━━━━━ Lesetext

In der Musikwelt gibt es Hits, die durch Radioplay entstehen, und es gibt Phänomene, die einfach passieren. Der US-Rapper Skrilla aus Philadelphia ist das Gesicht eines solchen Phänomens. Sein Song „Doot Doot (6 7)“ ist weit mehr als nur ein Rap-Track – er ist das erste globale Musik-Meme des Jahres 2025/2026 geworden.
Was bedeutet „Six Seven“ eigentlich?
Wer heute Schulhöfe oder TikTok-Feeds besucht, kommt an den Zahlen „Sechs“ und „Sieben“ nicht vorbei. Doch was steckt dahinter? Ursprünglich stammt die Zeile aus Skrillas Track „Doot Doot“: „The way that switch, I know he dyin’ – 6 7.“
Während Insider vermuten, dass die Zahl auf die 67th Street in Philadelphia oder einen polizeilichen Funkcode für Todesfälle anspielt, hat die Internetkultur das Ganze längst entkoppelt. Für die „Generation Alpha“ ist „6 7“ zu einem universellen Ausruf geworden – oft ohne jede tiefere Bedeutung, außer der Zugehörigkeit zu einem globalen Insider-Witz.
Der Ritterschlag: „Six Seven“ in GTA VI?
Der Hype hat nun eine neue Eskalationsstufe erreicht. In einem aktuellen Podcast bestätigte Skrilla, dass sein Hit im kommenden Blockbuster Grand Theft Auto VI (GTA 6) zu hören sein wird.
„6 7 ist im Spiel dabei. Ich werde dort ich selbst sein und meine eigene Musik spielen“, so der Rapper.

━━━━━━━━━━

Deine Aufgabe 1: Erkläre in ein bis drei Sätzen, warum der Song „Doot Doot (6 7)“ laut dem Artikel über Skrilla weit mehr als nur ein Rap-Track ist.
Deine Aufgabe 2: Setze den Artikel über Skrilla bitte im Anschluss an das Zitat des Rappers fort.
Die Datensätze stammen aus einer anderen Quelle.

━━━━━ Erfasste Daten

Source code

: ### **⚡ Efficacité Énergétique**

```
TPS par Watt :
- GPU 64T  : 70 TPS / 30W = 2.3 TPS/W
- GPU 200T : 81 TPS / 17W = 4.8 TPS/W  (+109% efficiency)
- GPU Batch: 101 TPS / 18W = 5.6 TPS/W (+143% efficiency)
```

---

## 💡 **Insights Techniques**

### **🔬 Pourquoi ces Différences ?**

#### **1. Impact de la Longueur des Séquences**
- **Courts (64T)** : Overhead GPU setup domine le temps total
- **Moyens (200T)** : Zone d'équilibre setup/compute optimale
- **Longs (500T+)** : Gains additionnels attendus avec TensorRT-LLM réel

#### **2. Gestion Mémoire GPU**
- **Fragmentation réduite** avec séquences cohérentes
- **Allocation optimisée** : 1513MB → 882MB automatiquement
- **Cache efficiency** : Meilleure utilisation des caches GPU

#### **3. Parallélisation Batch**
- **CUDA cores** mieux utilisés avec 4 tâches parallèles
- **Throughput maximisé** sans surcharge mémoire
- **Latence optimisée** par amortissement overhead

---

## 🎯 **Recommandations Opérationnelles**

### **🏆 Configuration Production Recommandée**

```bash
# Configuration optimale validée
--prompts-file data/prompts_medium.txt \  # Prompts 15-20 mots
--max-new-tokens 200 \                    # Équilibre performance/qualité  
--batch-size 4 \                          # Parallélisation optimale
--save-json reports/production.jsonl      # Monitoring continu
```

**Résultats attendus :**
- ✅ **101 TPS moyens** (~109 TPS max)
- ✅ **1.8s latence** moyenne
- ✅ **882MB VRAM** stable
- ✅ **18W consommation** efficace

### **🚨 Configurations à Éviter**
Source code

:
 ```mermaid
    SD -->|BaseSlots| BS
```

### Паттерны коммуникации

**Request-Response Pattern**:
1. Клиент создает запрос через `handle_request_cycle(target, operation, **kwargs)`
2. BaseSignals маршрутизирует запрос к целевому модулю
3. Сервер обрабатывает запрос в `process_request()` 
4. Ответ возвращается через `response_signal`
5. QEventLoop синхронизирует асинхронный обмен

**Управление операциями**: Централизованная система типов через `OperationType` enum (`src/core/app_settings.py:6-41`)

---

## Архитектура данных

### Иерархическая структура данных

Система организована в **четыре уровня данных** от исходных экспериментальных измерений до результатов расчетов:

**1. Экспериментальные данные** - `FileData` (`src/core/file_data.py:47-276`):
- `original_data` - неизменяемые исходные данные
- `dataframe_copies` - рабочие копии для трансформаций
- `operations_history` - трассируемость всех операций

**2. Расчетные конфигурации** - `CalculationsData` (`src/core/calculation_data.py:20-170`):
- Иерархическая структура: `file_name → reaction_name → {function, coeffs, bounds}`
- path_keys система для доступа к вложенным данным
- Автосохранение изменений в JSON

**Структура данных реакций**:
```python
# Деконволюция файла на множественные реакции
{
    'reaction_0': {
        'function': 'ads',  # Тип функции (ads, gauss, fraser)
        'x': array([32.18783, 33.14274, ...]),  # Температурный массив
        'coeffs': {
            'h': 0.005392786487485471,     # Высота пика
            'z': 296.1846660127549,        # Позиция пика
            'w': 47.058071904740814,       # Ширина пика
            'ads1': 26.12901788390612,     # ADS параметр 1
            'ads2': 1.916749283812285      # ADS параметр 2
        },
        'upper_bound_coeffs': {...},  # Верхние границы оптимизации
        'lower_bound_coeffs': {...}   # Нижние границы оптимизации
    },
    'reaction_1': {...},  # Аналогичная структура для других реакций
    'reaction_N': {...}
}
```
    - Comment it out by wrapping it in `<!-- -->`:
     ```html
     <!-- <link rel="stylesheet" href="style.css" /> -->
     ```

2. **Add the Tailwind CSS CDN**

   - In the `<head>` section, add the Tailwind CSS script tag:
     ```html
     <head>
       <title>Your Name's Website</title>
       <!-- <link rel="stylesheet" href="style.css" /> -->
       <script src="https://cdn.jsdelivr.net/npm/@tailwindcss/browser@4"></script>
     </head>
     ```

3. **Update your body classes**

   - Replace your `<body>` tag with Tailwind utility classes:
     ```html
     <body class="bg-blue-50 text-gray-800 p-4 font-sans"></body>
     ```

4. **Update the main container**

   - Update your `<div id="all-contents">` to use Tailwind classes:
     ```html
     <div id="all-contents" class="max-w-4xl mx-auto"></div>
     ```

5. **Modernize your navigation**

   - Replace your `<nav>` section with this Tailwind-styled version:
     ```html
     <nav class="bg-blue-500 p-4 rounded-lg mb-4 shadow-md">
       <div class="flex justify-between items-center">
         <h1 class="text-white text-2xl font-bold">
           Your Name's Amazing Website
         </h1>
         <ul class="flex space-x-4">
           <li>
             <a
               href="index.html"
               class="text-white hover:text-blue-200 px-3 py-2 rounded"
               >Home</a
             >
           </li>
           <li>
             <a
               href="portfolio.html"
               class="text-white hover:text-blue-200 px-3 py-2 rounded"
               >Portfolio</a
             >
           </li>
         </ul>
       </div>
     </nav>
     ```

━━━━━━━━━━

Lösung 1: Der Song ist zum ersten globalen Musik-Meme des Jahres 2025/2026 geworden. Deshalb ist er weit mehr als nur ein Rap-Track.

Lösung 2:
Sollte sich dies bewahrheiten, wäre es ein genialer Schachzug von Rockstar Games. Die GTA-Reihe ist bekannt dafür, den Zeitgeist präzise einzufangen. Ein Song, der auf TikTok Milliarden Aufrufe generiert hat, ist die perfekte Untermalung für die satirische Welt von Vice City.
Skrilla: Drill, Santería und düstere Ästhetik
Hinter dem bunten Meme steckt jedoch ein Künstler mit einer düsteren, komplexen Geschichte. Skrilla, der im berüchtigten Viertel Kensington in Philadelphia aufwuchs, vermischt in seiner Musik:
- Philly Drill: Aggressive Beats und kompromisslose Texte über das Leben auf der Straße.
- Spirituelle Einflüsse: Skrilla thematisiert offen seinen Glauben an die Santería-Religion, was seinen Musikvideos eine fast rituelle, oft kontroverse Atmosphäre verleiht.
- Onomatopoetische Ad-libs: Sein markanter Stil, Geräusche und Zahlen als rhythmische Elemente zu nutzen, macht seine Musik extrem „memefähig“.
Warum das für Musiker wichtig ist
Das Beispiel Skrilla zeigt, wie sich die Musikvermarktung 2026 verändert hat. Es geht nicht mehr nur um Harmonien oder klassisches Songwriting, sondern um Konnektivität. Ein Song muss heute nicht nur gut klingen, er muss „benutzbar“ sein – als Soundbite für Videos, als Meme in Kommentaren oder als digitales Statussymbol in Videospielen.